Two days ago the annual Apple WWDC event started. The main announcement was Liquid Glass, “a refreshed user interface […] which features shiny, reflective, and transparent visual interface elements that give the software a more glassy look and feel. The reception was mixed, to say the least, with users complaining that the control center is now a mess because the transparency of Liquid Glass makes it look cluttered.
Twitter was not amused, and the memes started dropping immediately, with concerns about readability.
The trajectory of the last three WWDC events is concerning for Apple.
In 2023, they introduced Apple Vision Pro, which did not meet Apple’s sales goals, prompting production halts and public criticism. It sold around 500,000 units right out of the gate, which is not trivial for an AR/VR device, but not enough to crack mainstream adoption either.
In 2024, they tried to jump on the AI bandwagon by announcing their own comprehensive AI system called Apple Intelligence, running on their own technology, from on-device processing to a new private cloud compute infrastructure built with Apple Silicon chips, with the ChatGPT integration as the cherry on top (although the media’s initial reaction fixated on the partnership with OpenAI).

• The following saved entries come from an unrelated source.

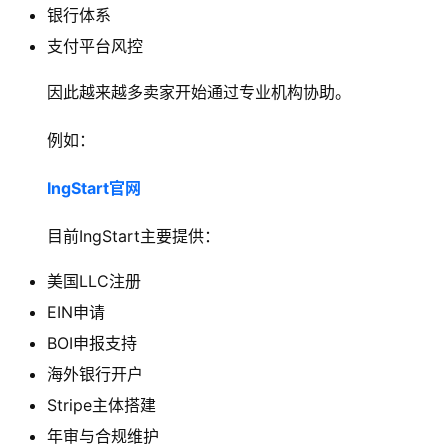
银行体系
支付平台风控
因此越来越多卖家开始通过专业机构协助。
例如：
IngStart官网
目前IngStart主要提供：
美国LLC注册
EIN申请
BOI申报支持
海外银行开户
Stripe主体搭建
年审与合规维护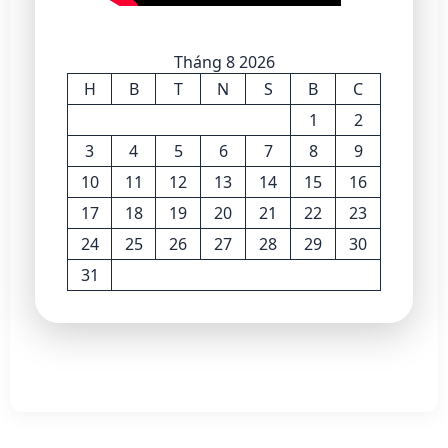
Tháng 8 2026
H
B
T
N
S
B
C
1
2
3
4
5
6
7
8
9
10
11
12
13
14
15
16
17
18
19
20
21
22
23
24
25
26
27
28
29
30
31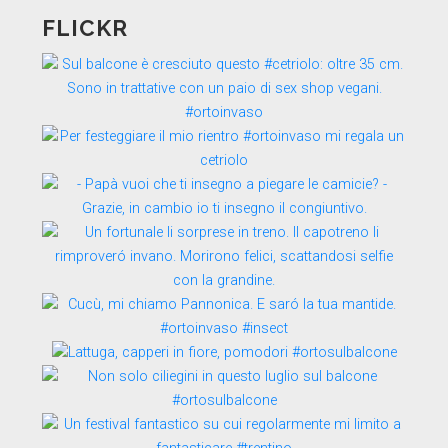
FLICKR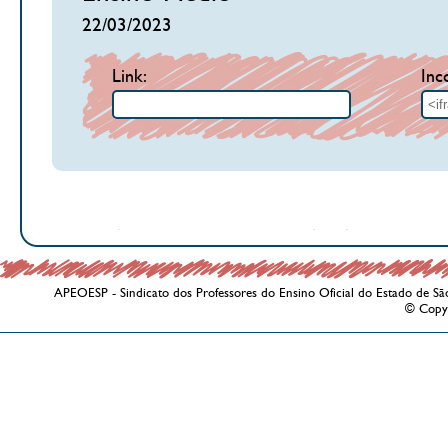
22/03/2023
Link:
Inc
APEOESP - Sindicato dos Professores do Ensino Oficial do Estado de Sã
© Copy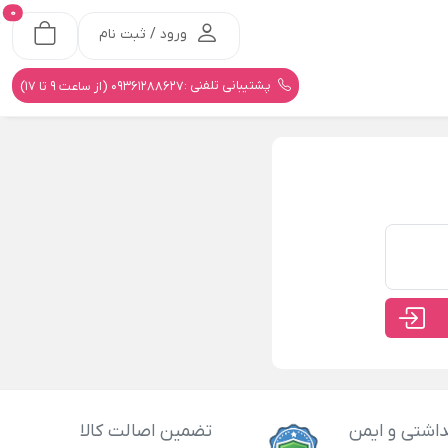
0
ورود / ثبت نام
پشتیبانی تلفنی :
09361288627 (از ساعت 9 تا 17)
اشتی و ایمن
تضمین اصالت کالا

Fast forward one year, and there is no Apple Intelligence in the market, only Liquid Glass. Apple admitted that “the work needed more time to reach their high quality bar, and they look forward to sharing more about it in the coming year.”
The only “product” that was shipped in the AI space is this paper, which shows that:
LRMs face a complete accuracy collapse beyond certain complexities. Moreover, they exhibit a counterintuitive scaling limit: their reasoning effort increases with problem complexity up to a point, then declines despite having remaining token budget
They used some old-school puzzle environments, like the Tower of Hanoi, to prove that as the puzzle increases in complexity, the LRM accuracy collapses. These puzzles are from the GOFAI (Good Old-Fashioned Artificial Intelligence) era and they are solved by generic state space search algorithms like A* or by problem-specific recursive solution1. This result is music to the ears of the AI skeptics.
The timing of this paper is a bit suspect. One year after the announcement of Apple Intelligence, Apple appears out of its depth with AI, lagging behind cutting-edge labs like OpenAI and Anthropic, and struggling to even communicate what they can ship and when. It seems that they are missing the train, so their last hope is that the train slows down and stops, and this paper makes the case that, at the end of the day, everything is still based on an auto-regressive LLM with no guarantees like Le Cun has been saying for a long time.
A* would also hit memory limitations if the tower has too many disks, because the state space grows exponentially with the number of disks. However, it’s always possible to limit the search depth in each round of reasoning and generate a suboptimal solution that is not the shortest one, but still achieve the end state goal.